TensorWave has raised $350 million in Series B funding at a $1.55 billion valuation to expand its AMD-powered artificial intelligence infrastructure globally. The Las Vegas-based company, which describes itself as an all-AMD AI cloud, provides high-performance compute infrastructure for memory-intensive workloads such as large language model training, inference, and generative AI applications. The financing reflects rising enterprise demand for scalable AI compute capacity as organizations move from experimentation to production deployment.
Funding Round Backed by Strategic Investors
The Series B round was co-led by Magnetar and AMD Ventures, with continued participation from Maverick Silicon, Nexus Venture Partners, and Western Frontier. TensorWave said the new capital will support the expansion of its AI infrastructure footprint and accelerate deployment of next-generation AMD Instinct MI355X GPU clusters. The investment also strengthens the company’s position as a provider of open-ecosystem infrastructure at a time when AI compute supply remains constrained across the industry.
Expanding AMD-Based AI Compute
TensorWave focuses exclusively on AMD Instinct Series GPUs, offering high-bandwidth and memory-optimized infrastructure for demanding AI workloads. The company’s platform is designed to support large-scale model training, high-throughput inference, and production generative AI systems that require significant memory capacity and compute performance. By building around AMD hardware, TensorWave aims to offer enterprises an alternative to vertically integrated GPU supply chains and single-ecosystem infrastructure strategies.
Supporting AI-Native and Enterprise Customers
The company is already serving AI-focused customers, including Fireworks AI and Luma AI, which are using TensorWave’s AMD-based infrastructure for generative AI workloads and production inference systems. TensorWave said adoption is being driven by customers that need reliable and scalable infrastructure capable of supporting increasingly complex models and commercial AI applications. As enterprises seek to deploy AI systems at scale, access to flexible compute capacity has become a strategic requirement rather than a technical detail.
Leadership Highlights Production AI Demand
Darrick Horton, TensorWave’s chief executive officer and co-founder, said the next stage of artificial intelligence will depend on whether organizations can secure enough compute to move from testing into production. He noted that larger models and more demanding workloads require infrastructure with memory capacity, performance, and flexibility without locking customers into a single ecosystem. The company said the Series B funding will allow it to make AMD Instinct MI355X deployments available to more customers while continuing to build an open foundation for production AI.
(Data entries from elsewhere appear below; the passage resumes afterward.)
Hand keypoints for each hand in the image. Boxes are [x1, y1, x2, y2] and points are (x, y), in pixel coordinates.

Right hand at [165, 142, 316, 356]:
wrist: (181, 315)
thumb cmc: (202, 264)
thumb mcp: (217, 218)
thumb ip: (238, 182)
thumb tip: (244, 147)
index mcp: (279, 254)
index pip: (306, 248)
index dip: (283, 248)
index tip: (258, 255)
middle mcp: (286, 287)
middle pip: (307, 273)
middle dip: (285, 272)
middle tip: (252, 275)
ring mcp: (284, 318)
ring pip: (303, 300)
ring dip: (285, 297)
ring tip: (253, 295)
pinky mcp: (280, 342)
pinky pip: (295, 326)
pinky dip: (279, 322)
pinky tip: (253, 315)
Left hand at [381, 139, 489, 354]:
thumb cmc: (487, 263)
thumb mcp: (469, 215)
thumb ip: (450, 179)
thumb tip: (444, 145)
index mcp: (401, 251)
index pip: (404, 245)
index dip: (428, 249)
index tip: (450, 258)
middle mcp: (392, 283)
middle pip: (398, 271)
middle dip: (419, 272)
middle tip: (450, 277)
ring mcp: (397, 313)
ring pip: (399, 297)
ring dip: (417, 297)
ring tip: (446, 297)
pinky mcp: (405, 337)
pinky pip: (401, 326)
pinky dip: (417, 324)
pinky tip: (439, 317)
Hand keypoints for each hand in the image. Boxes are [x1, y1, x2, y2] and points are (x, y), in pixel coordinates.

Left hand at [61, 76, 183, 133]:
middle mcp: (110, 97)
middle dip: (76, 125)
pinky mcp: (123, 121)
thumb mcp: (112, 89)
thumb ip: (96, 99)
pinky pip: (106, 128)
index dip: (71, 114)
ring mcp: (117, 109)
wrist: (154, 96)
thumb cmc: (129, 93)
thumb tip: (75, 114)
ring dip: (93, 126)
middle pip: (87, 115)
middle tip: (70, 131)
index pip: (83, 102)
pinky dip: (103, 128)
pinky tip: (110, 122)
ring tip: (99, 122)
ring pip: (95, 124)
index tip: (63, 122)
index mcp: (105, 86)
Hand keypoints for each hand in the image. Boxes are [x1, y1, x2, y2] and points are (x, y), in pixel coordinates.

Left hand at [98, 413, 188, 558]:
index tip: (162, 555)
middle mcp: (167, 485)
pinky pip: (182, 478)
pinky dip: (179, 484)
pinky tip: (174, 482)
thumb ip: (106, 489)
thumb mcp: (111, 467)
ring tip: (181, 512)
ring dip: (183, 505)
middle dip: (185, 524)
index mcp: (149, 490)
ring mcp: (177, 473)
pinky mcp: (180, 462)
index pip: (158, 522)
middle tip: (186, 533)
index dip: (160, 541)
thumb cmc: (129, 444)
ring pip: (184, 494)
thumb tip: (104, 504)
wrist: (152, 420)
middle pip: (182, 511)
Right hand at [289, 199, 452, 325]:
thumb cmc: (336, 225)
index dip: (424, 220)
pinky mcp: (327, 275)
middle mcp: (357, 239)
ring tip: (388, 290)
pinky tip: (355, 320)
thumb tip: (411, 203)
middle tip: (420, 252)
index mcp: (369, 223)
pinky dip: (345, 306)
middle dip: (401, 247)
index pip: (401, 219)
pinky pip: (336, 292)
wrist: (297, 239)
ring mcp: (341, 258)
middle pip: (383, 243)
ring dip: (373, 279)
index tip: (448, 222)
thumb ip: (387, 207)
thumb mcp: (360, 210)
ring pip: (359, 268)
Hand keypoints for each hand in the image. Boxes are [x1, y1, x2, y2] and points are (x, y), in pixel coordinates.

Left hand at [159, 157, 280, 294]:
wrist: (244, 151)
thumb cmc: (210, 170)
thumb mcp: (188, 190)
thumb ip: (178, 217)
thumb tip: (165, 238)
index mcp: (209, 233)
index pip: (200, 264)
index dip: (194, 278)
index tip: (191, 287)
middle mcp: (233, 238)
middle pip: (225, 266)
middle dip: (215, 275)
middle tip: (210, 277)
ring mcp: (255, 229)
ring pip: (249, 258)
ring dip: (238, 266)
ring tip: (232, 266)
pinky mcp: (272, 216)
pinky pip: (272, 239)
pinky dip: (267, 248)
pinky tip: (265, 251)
Infrastructure Growth Since Series A
TensorWave has scaled rapidly since its Series A financing in May 2025, expanding both its hardware base and long-term data center strategy. The company now operates one of the largest AMD-based AI training clusters in North America, with 8,192 AMD Instinct MI325X GPUs online. TensorWave is also preparing larger MI355X deployments across new North American data center regions and has secured more than 2 gigawatts of long-term data center capacity.
Building From Las Vegas
Alongside its infrastructure expansion, TensorWave plans to continue investing in its Las Vegas headquarters. The company expects to grow its team across engineering, infrastructure, operations, sales, and customer success roles as it expands its customer base. Piotr Tomasik, TensorWave’s president and co-founder, said the funding will help the company meet demand from ambitious AI builders while supporting the development of a larger technology team in the Las Vegas startup ecosystem.
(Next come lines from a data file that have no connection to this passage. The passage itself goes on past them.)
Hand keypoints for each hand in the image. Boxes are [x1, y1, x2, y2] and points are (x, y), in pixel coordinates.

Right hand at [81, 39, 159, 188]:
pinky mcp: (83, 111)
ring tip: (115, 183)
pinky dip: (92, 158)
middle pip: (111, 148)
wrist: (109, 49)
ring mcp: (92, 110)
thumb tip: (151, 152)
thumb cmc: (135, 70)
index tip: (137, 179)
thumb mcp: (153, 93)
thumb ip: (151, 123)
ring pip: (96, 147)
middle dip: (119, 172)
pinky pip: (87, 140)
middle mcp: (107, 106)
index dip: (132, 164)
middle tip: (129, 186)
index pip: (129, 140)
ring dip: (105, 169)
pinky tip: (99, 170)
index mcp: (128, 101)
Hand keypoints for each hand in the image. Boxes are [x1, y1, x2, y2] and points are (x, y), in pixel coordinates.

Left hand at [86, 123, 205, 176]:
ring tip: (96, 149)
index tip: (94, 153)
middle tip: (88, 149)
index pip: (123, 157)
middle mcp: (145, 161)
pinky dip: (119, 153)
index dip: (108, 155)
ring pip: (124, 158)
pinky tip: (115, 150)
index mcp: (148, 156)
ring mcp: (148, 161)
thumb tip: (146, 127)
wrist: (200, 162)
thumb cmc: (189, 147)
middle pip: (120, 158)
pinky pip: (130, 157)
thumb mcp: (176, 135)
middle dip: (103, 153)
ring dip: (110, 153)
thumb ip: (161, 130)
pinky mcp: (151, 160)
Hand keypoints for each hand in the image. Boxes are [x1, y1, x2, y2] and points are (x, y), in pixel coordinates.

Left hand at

Investor Confidence in AMD-Powered Infrastructure
Magnetar co-founder and president Ross Laser said the AI infrastructure race has created urgent demand for providers that can deliver capacity quickly without compromising reliability. AMD Ventures also emphasized TensorWave’s alignment with the AMD ecosystem and its focus on flexible, high-performance compute for enterprise AI deployments. The involvement of both financial and strategic investors underscores growing interest in infrastructure providers that can support alternatives to dominant AI compute platforms.
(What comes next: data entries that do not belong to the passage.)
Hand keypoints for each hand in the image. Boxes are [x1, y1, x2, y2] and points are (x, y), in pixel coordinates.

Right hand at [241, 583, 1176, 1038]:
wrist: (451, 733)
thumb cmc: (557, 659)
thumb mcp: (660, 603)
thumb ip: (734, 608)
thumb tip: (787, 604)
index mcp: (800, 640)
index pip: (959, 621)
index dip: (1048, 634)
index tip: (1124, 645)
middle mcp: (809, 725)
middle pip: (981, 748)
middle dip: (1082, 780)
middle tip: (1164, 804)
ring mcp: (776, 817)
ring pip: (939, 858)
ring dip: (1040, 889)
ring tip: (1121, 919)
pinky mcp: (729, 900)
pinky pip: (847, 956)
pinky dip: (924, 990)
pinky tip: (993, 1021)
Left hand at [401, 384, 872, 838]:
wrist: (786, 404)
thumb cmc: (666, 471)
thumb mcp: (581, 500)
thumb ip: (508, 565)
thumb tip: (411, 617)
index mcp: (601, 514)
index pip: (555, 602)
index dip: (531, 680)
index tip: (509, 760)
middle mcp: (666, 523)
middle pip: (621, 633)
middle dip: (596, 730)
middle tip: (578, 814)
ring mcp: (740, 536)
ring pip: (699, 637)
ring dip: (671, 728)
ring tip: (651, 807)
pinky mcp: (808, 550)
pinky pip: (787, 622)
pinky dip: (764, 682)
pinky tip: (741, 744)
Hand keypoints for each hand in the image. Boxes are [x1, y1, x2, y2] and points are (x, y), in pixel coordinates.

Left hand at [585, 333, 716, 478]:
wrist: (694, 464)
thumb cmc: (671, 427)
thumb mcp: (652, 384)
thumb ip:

The $350 million Series B round gives TensorWave substantial capital to scale its global AI cloud and deepen its commitment to AMD-powered infrastructure. With enterprise and AI-native customers seeking more compute capacity for production workloads, the company is positioning itself as a key provider of memory-optimized GPU infrastructure. As demand for AI training and inference continues to rise, TensorWave’s next phase will test how quickly it can expand capacity while maintaining performance, reliability, and customer support.